Notable Quotes and Moments
- On the community’s consensus:
“I feel as though the community is really listening ... and trying to match up the course descriptors with what’s actually happening in reality.” (32:54)
Notable Quotes — Quick Reference
-
"If the disease is biologically already started before that classical optic neuritis ... there's potential opportunity to pick people up earlier and manage their disease earlier."
— Dr. Tremlett (02:44) -
"A lot of these things are not specific to MS and we can’t currently use them to identify people with MS earlier."
— Dr.
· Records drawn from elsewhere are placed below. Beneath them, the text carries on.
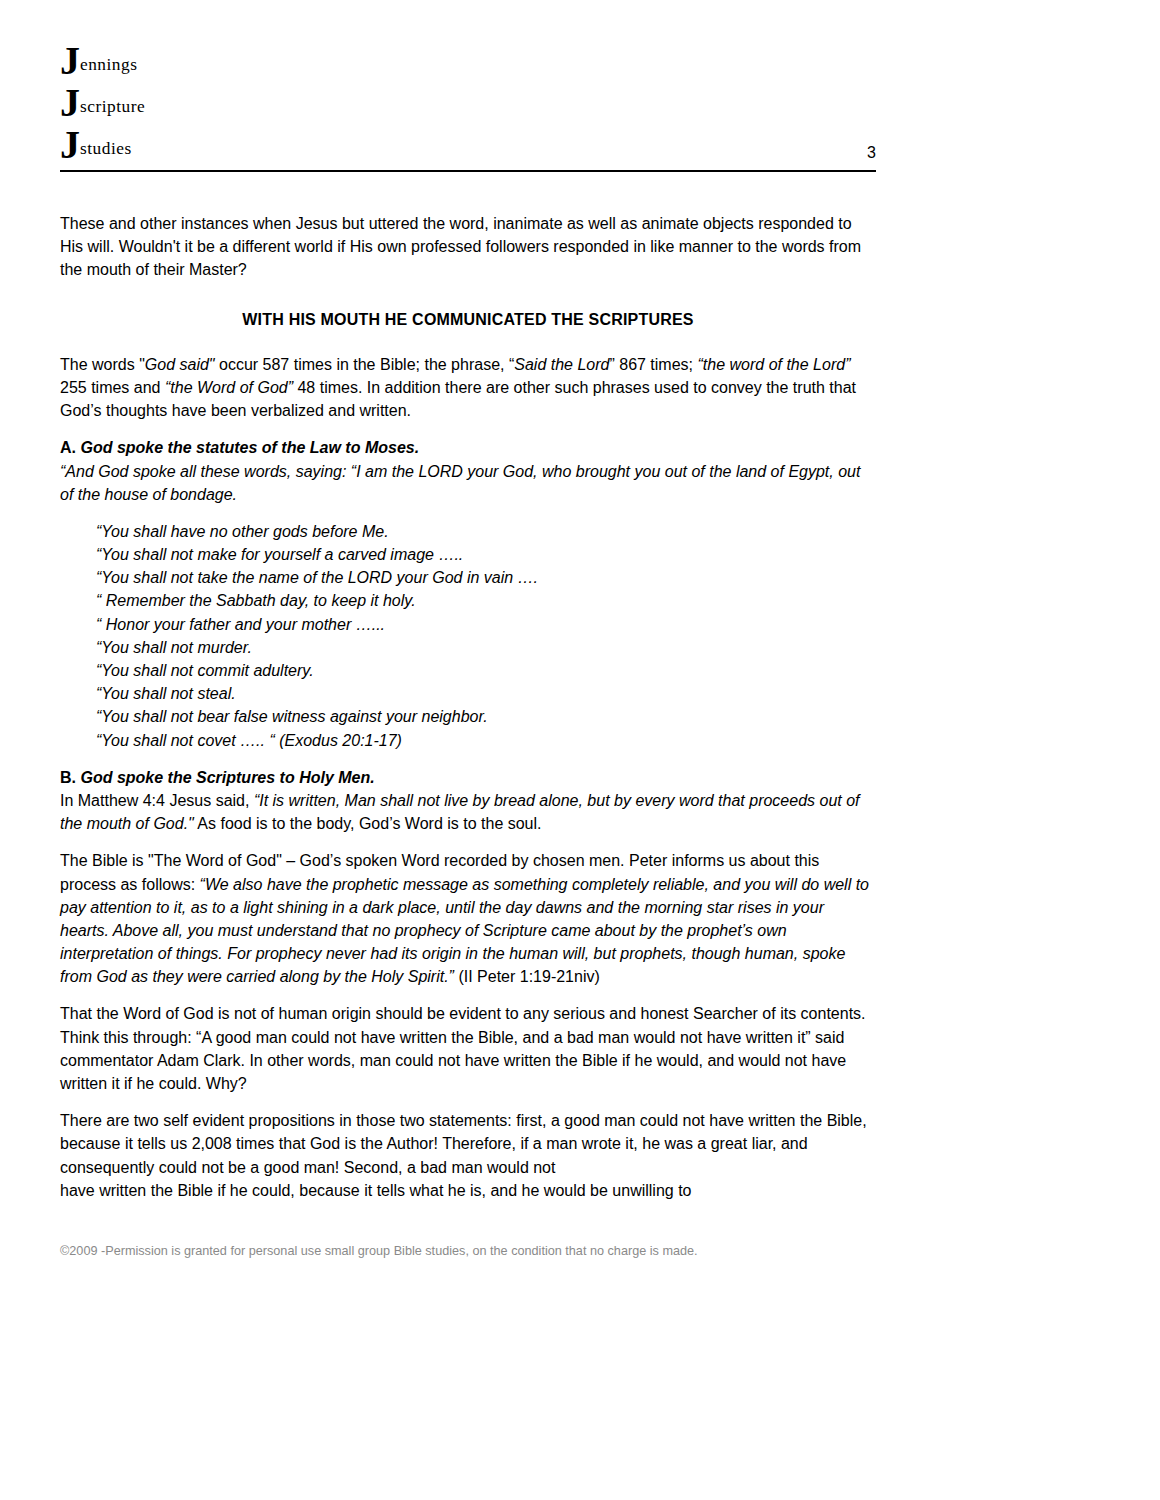Jennings Jscripture Jstudies
3
These and other instances when Jesus but uttered the word, inanimate as well as animate objects responded to His will. Wouldn't it be a different world if His own professed followers responded in like manner to the words from the mouth of their Master?
WITH HIS MOUTH HE COMMUNICATED THE SCRIPTURES
The words "God said" occur 587 times in the Bible; the phrase, “Said the Lord” 867 times; “the word of the Lord” 255 times and “the Word of God” 48 times. In addition there are other such phrases used to convey the truth that God’s thoughts have been verbalized and written.
A. God spoke the statutes of the Law to Moses.
“And God spoke all these words, saying: “I am the LORD your God, who brought you out of the land of Egypt, out of the house of bondage.
“You shall have no other gods before Me.
“You shall not make for yourself a carved image …..
“You shall not take the name of the LORD your God in vain ….
“ Remember the Sabbath day, to keep it holy.
“ Honor your father and your mother …...
“You shall not murder.
“You shall not commit adultery.
“You shall not steal.
“You shall not bear false witness against your neighbor.
“You shall not covet ….. “ (Exodus 20:1-17)
B. God spoke the Scriptures to Holy Men.
In Matthew 4:4 Jesus said, “It is written, Man shall not live by bread alone, but by every word that proceeds out of the mouth of God." As food is to the body, God’s Word is to the soul.
The Bible is "The Word of God" – God’s spoken Word recorded by chosen men. Peter informs us about this process as follows: “We also have the prophetic message as something completely reliable, and you will do well to pay attention to it, as to a light shining in a dark place, until the day dawns and the morning star rises in your hearts. Above all, you must understand that no prophecy of Scripture came about by the prophet’s own interpretation of things. For prophecy never had its origin in the human will, but prophets, though human, spoke from God as they were carried along by the Holy Spirit.” (II Peter 1:19-21niv)
That the Word of God is not of human origin should be evident to any serious and honest Searcher of its contents. Think this through: “A good man could not have written the Bible, and a bad man would not have written it” said commentator Adam Clark. In other words, man could not have written the Bible if he would, and would not have written it if he could. Why?
There are two self evident propositions in those two statements: first, a good man could not have written the Bible, because it tells us 2,008 times that God is the Author! Therefore, if a man wrote it, he was a great liar, and consequently could not be a good man! Second, a bad man would not
have written the Bible if he could, because it tells what he is, and he would be unwilling to
©2009 -Permission is granted for personal use small group Bible studies, on the condition that no charge is made.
Tremlett (04:08) -
"Olive oil seems to be the strongest driver ... We want to do our best to really avoid ultra-processed foods as much as possible."
— Dr. Katz Sand (16:19) -
"I always tell my patients that my preference is for us to come at this disease with everything that we have."
— Dr. Katz Sand (19:17) -
"They don’t really serve me anymore ... I still have the label ... but I have not had a relapse in probably 17 years."
— Kathy Smith (23:50) -
"The community is really listening ... and trying to match up the course descriptors with what’s actually happening in reality."
— Kathy Smith (32:54)
Timestamps for Important Segments
- 02:03 — Dr. Helen Tremlett on the MS prodrome and early detection
- 06:40 — Dr. Tremlett on comorbidities and disease progression
- 09:17 — Dr. Tremlett discusses the microbiome in pediatric MS
- 13:28 — Dr. Ilana Katz Sand on nutrition and MS
- 16:01 — Katz Sand outlines dietary priorities for MS patients
- 18:03 — Relevance of dietary change in progressive MS
- 20:22 — Research update: diet, telomere length, and disability
- 22:30 — Kathy Smith on living with MS, current vs. ideal disease labels
- 25:12 — Expanding MS descriptors to include function and lifestyle
- 27:25 — Scientific and patient-driven push for descriptor reform
- 28:35 — Patient care benefits from a spectrum-based approach
- 32:54 — Community partnership in evolving MS language
Summary in Tone and Language
This episode fuses the voices of leading researchers and advocates with a practical, hopeful outlook. The conversation is clear, jargon-free, and deeply respectful of the patient perspective—balancing hard science with empathy and actionable advice. Each expert underscores how cutting-edge MS research is already informing better care pathways, with early detection, lifestyle modification, and patient-centered approaches at the frontier. Whether you’re a patient, clinician, caregiver, or policy advocate, there are immediate takeaways and a palpable sense of forward momentum.